-- CONSIGNE 1 --
Modifiez les lignes du listing qui vont de celle contenant « Tips for Effective Use » jusqu'à celle contenant « Simmer until the ribs are tender. », toutes deux incluses, en y remplaçant « Monitor Battery Life » par « Check Battery Life » sans rien changer d'autre. Omettez les images dans votre réponse.
*** EXTRAIT CHOISI
Sous le feu des frappes militaires israéliennes, Gaza, tout comme le reste du gruyère territorial palestinien, ne dispose pas d'un «Dôme de fer» (système de défense aérienne mobile israélien) pour limiter les pertes humaines. En une dizaine de jours, au moins 232 Palestiniens, dont 64 enfants, ont été tués, selon un dernier bilan du ministère gazaoui de la Santé en date du 20 mai, alors que 12 Israéliens, dont un enfant, ont perdu la vie dans des tirs de roquettes sur la même période, selon les autorités de l'Etat hébreu.

Au bilan palestinien s'ajoutent par ailleurs les prémices d'une crise humanitaire qui pourrait toucher 160 000 Gazaouis dans les trois prochains mois, comme le craint l'ONU. Depuis le 10 mai, on compte déjà 72 000 Palestiniens déplacés et 2 500 familles ayant perdu leur maison dans les bombardements, toujours selon l'ONU.

Généralement suspendues aux lèvres de Washington sur le conflit israélo-palestinien, bon nombre de chancelleries doivent aujourd'hui faire face aux commentaires limités de l'actuel locataire de la Maison Blanche sur la situation de crise qui se développe au Proche-Orient. Joseph Biden semble hésiter à afficher un soutien inconditionnel et revendiqué à Israël comme l'avait fait son prédécesseur. Si plusieurs éléments peuvent expliquer sa retenue actuelle, sa longue carrière politique ne laisse pourtant que peu de doutes sur son appui indéfectible à l'Etat hébreu.

Washington favorable à un cessez-le-feu ?
******
*** DONNÉES EXTRAITES
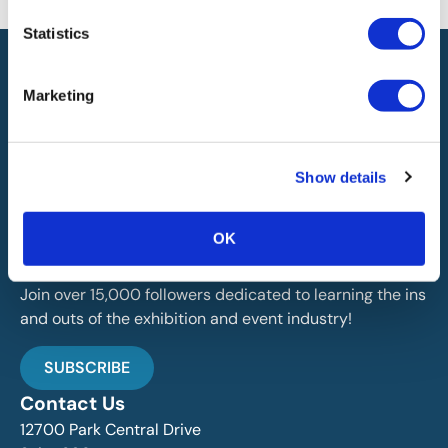
the availability of this information.
Statistics
Marketing
Show details
IAEE globally promotes the unique value of exhibitions
and events and is the principal resource for those who
plan, produce and service the industry.
OK
Stay Up To Date
Join over 15,000 followers dedicated to learning the ins
and outs of the exhibition and event industry!
SUBSCRIBE
Contact Us
12700 Park Central Drive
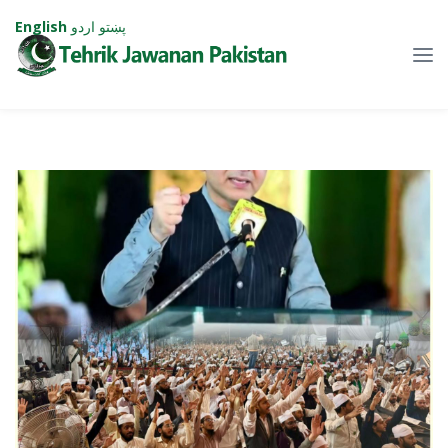
English
اردو
پښتو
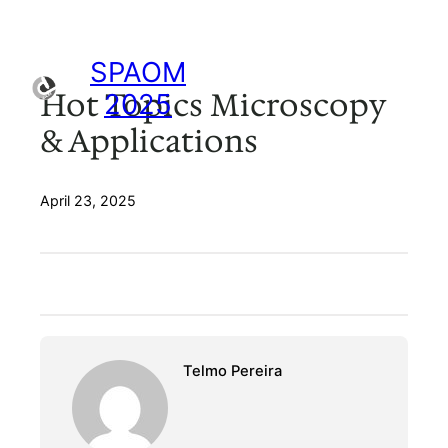
Skip
to
content
SPAOM
Hot Topics Microscopy
2025
& Applications
April 23, 2025
Telmo Pereira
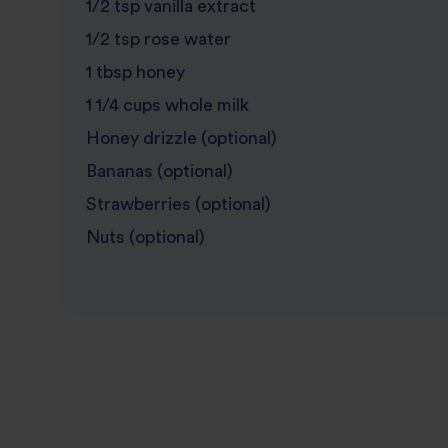
1/2 tsp vanilla extract
1/2 tsp rose water
1 tbsp honey
1 1/4 cups whole milk
Honey drizzle (optional)
Bananas (optional)
Strawberries (optional)
Nuts (optional)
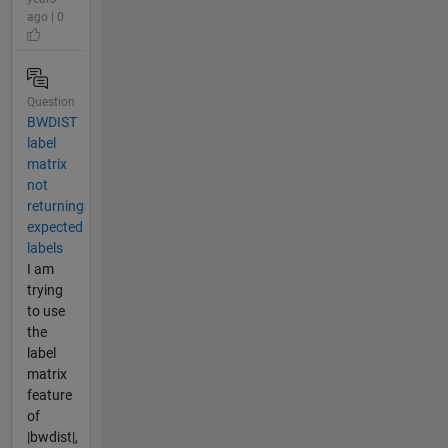
ago | 0
Question
BWDIST
label
matrix
not
returning
expected
labels
I am
trying
to use
the
label
matrix
feature
of
|bwdist|,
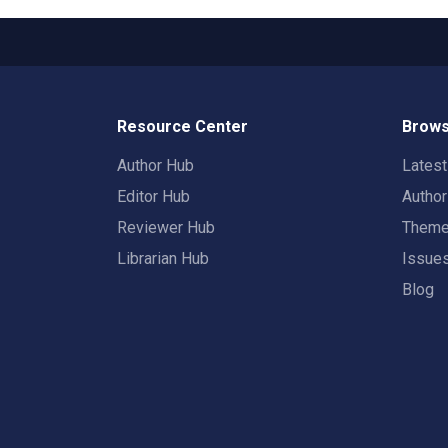
Resource Center
Brows
Author Hub
Lates
Editor Hub
Autho
Reviewer Hub
Them
Librarian Hub
Issue
Blog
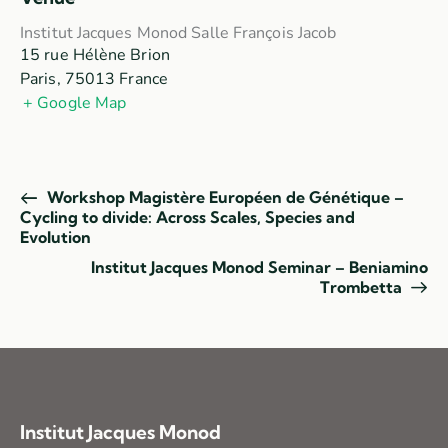
Institut Jacques Monod Salle François Jacob
15 rue Hélène Brion
Paris
,
75013
France
+ Google Map
Workshop Magistère Européen de Génétique –
Cycling to divide: Across Scales, Species and
Evolution
Institut Jacques Monod Seminar – Beniamino
Trombetta
Institut Jacques Monod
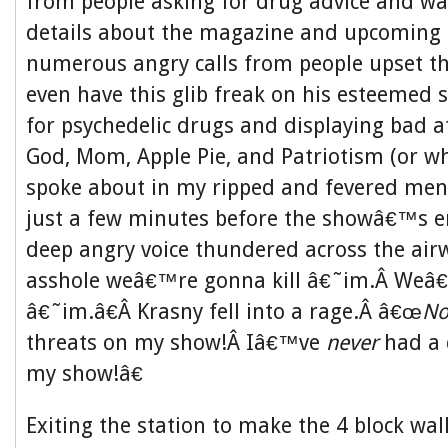
from people asking for drug advice and w
details about the magazine and upcoming 
numerous angry calls from people upset t
even have this glib freak on his esteemed
for psychedelic drugs and displaying bad a
God, Mom, Apple Pie, and Patriotism (or wh
spoke about in my ripped and fevered menta
just a few minutes before the showâ€™s e
deep angry voice thundered across the air
asshole weâ€™re gonna kill â€˜im.Â We
â€˜im.â€Â Krasny fell into a rage.Â â€œ
N
threats on my show!Â Iâ€™ve
never
had a 
my show!â€
Exiting the station to make the 4 block wal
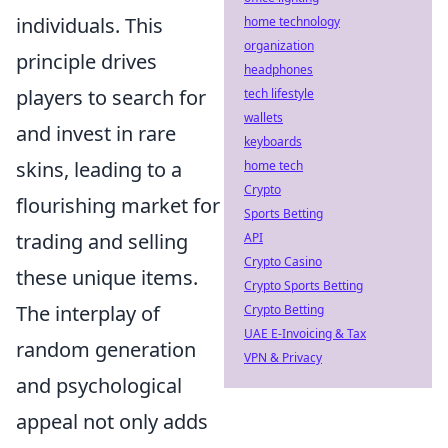
individuals. This
home technology
organization
principle drives
headphones
players to search for
tech lifestyle
wallets
and invest in rare
keyboards
skins, leading to a
home tech
Crypto
flourishing market for
Sports Betting
trading and selling
API
Crypto Casino
these unique items.
Crypto Sports Betting
The interplay of
Crypto Betting
UAE E-Invoicing & Tax
random generation
VPN & Privacy
and psychological
appeal not only adds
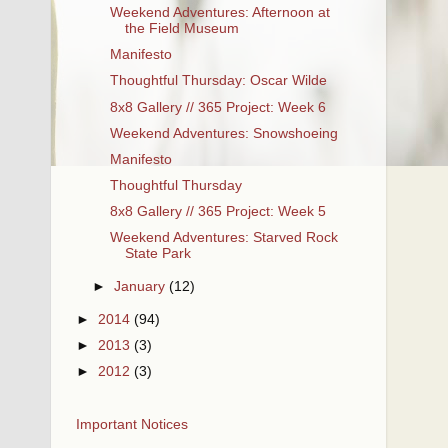
Weekend Adventures: Afternoon at
the Field Museum
Manifesto
Thoughtful Thursday: Oscar Wilde
8x8 Gallery // 365 Project: Week 6
Weekend Adventures: Snowshoeing
Manifesto
Thoughtful Thursday
8x8 Gallery // 365 Project: Week 5
Weekend Adventures: Starved Rock
State Park
►
January
(12)
►
2014
(94)
►
2013
(3)
►
2012
(3)
Important Notices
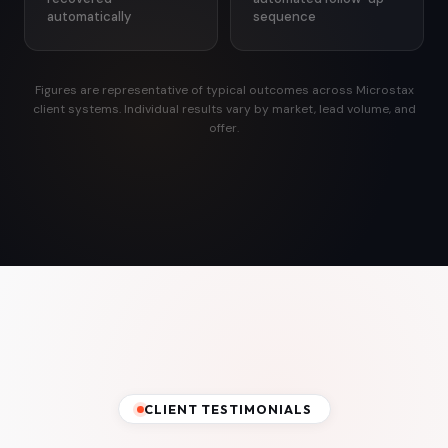
automatically
sequence
Figures are representative of typical outcomes across Microstax
client systems. Individual results vary by market, lead volume, and
offer.
CLIENT TESTIMONIALS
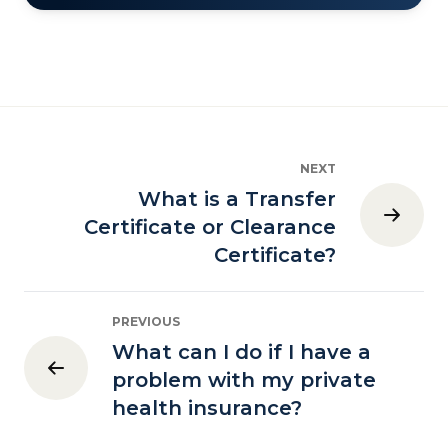
NEXT
What is a Transfer
Certificate or Clearance
Certificate?
PREVIOUS
What can I do if I have a
problem with my private
health insurance?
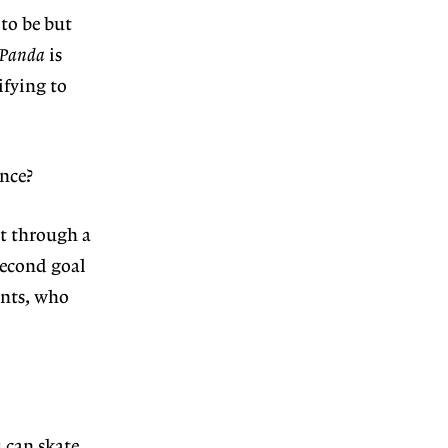
to be but
 Panda
is
ifying to
nce?
it through a
 second goal
ents, who
 can skate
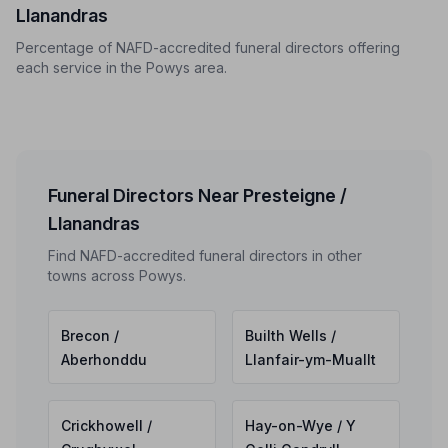
Llanandras
Percentage of NAFD-accredited funeral directors offering
each service in the Powys area.
Funeral Directors Near Presteigne /
Llanandras
Find NAFD-accredited funeral directors in other
towns across Powys.
Brecon /
Builth Wells /
Aberhonddu
Llanfair-ym-Muallt
Crickhowell /
Hay-on-Wye / Y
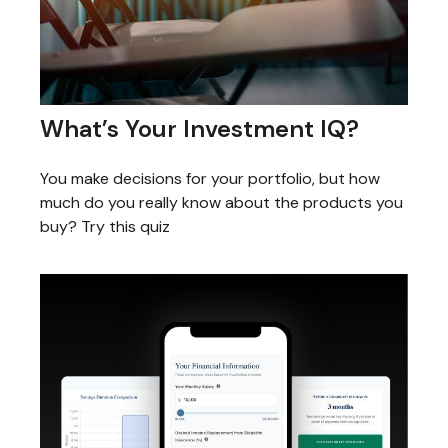
What’s Your Investment IQ?
You make decisions for your portfolio, but how
much do you really know about the products you
buy? Try this quiz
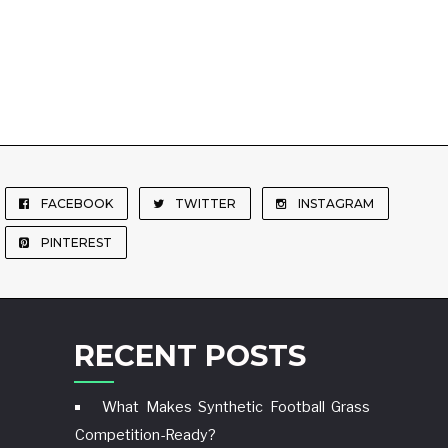
FACEBOOK
TWITTER
INSTAGRAM
PINTEREST
RECENT POSTS
What Makes Synthetic Football Grass
Competition-Ready?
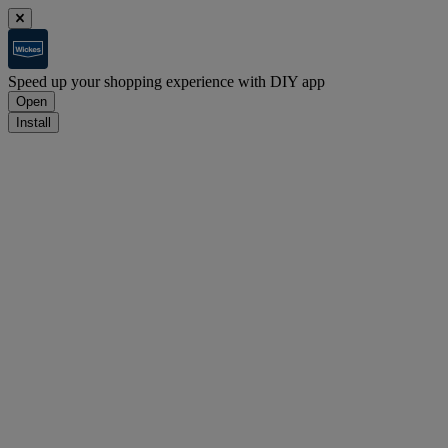
Speed up your shopping experience with DIY app
Open
Install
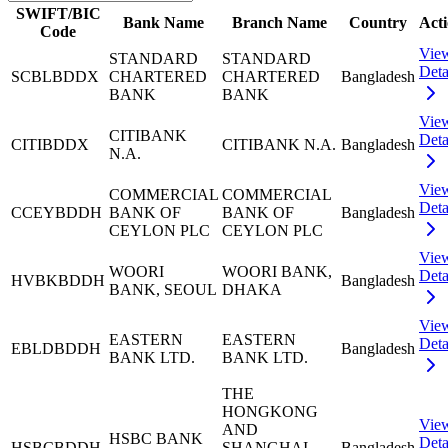
SWIFT/BIC
Bank Name
Branch Name
Country
Act
Code
Vie
STANDARD
STANDARD
Deta
SCBLBDDX
CHARTERED
CHARTERED
Bangladesh
BANK
BANK
Vie
CITIBANK
Deta
CITIBDDX
CITIBANK N.A.
Bangladesh
N.A.
Vie
COMMERCIAL
COMMERCIAL
Deta
CCEYBDDH
BANK OF
BANK OF
Bangladesh
CEYLON PLC
CEYLON PLC
Vie
WOORI
WOORI BANK,
Deta
HVBKBDDH
Bangladesh
BANK, SEOUL
DHAKA
Vie
EASTERN
EASTERN
Deta
EBLDBDDH
Bangladesh
BANK LTD.
BANK LTD.
THE
HONGKONG
Vie
AND
HSBC BANK
Deta
HSBCBDDH
SHANGHAI
Bangladesh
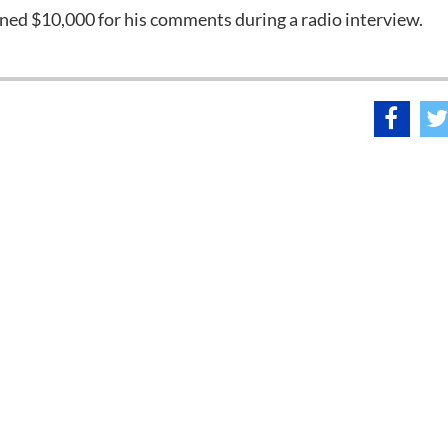
ined $10,000 for his comments during a radio interview.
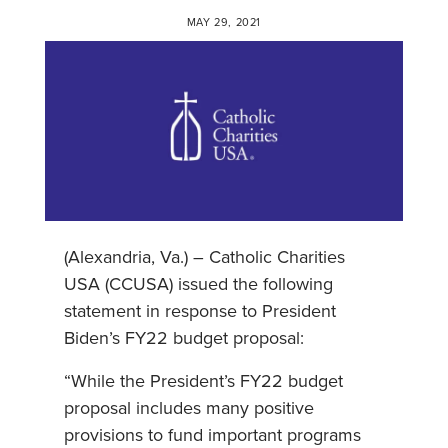
MAY 29, 2021
(Alexandria, Va.) – Catholic Charities
USA (CCUSA) issued the following
statement in response to President
Biden’s FY22 budget proposal:
“While the President’s FY22 budget
proposal includes many positive
provisions to fund important programs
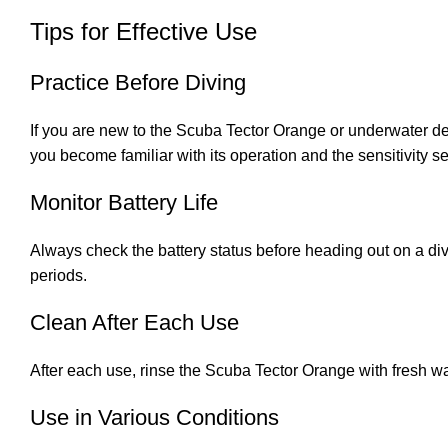
Tips for Effective Use
Practice Before Diving
If you are new to the Scuba Tector Orange or underwater dete
you become familiar with its operation and the sensitivity se
Monitor Battery Life
Always check the battery status before heading out on a dive
periods.
Clean After Each Use
After each use, rinse the Scuba Tector Orange with fresh wat
Use in Various Conditions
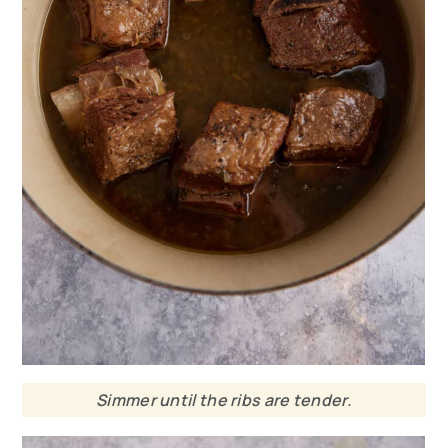
Simmer until the ribs are tender.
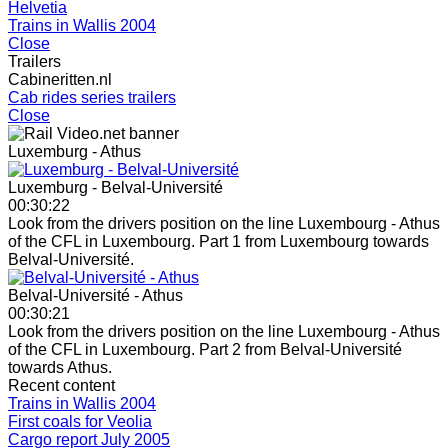
Helvetia
Trains in Wallis 2004
Close
Trailers
Cabineritten.nl
Cab rides series trailers
Close
Luxemburg - Athus
Luxemburg - Belval-Université
00:30:22
Look from the drivers position on the line Luxembourg - Athus
of the CFL in Luxembourg. Part 1 from Luxembourg towards
Belval-Université.
Belval-Université - Athus
00:30:21
Look from the drivers position on the line Luxembourg - Athus
of the CFL in Luxembourg. Part 2 from Belval-Université
towards Athus.
Recent content
Trains in Wallis 2004
First coals for Veolia
Cargo report July 2005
******
-- CONSIGNE 2 --
Traduisez en anglais la phrase suivante de l'extrait sur Gaza : « Joseph Biden semble hésiter à afficher un soutien inconditionnel et revendiqué à Israël comme l'avait fait son prédécesseur. »

-- CORRIGÉ 1 --
Tips for Effective Use
Practice Before Diving
If you are new to the Scuba Tector Orange or underwater dete
you become familiar with its operation and the sensitivity se
Check Battery Life
Always check the battery status before heading out on a dive
periods.
Clean After Each Use
After each use, rinse the Scuba Tector Orange with fresh wat
Use in Various Conditions
Simmer until the ribs are tender.

-- CORRIGÉ 2 --
Joseph Biden seems hesitant to display the unconditional and openly proclaimed support for Israel that his predecessor had shown.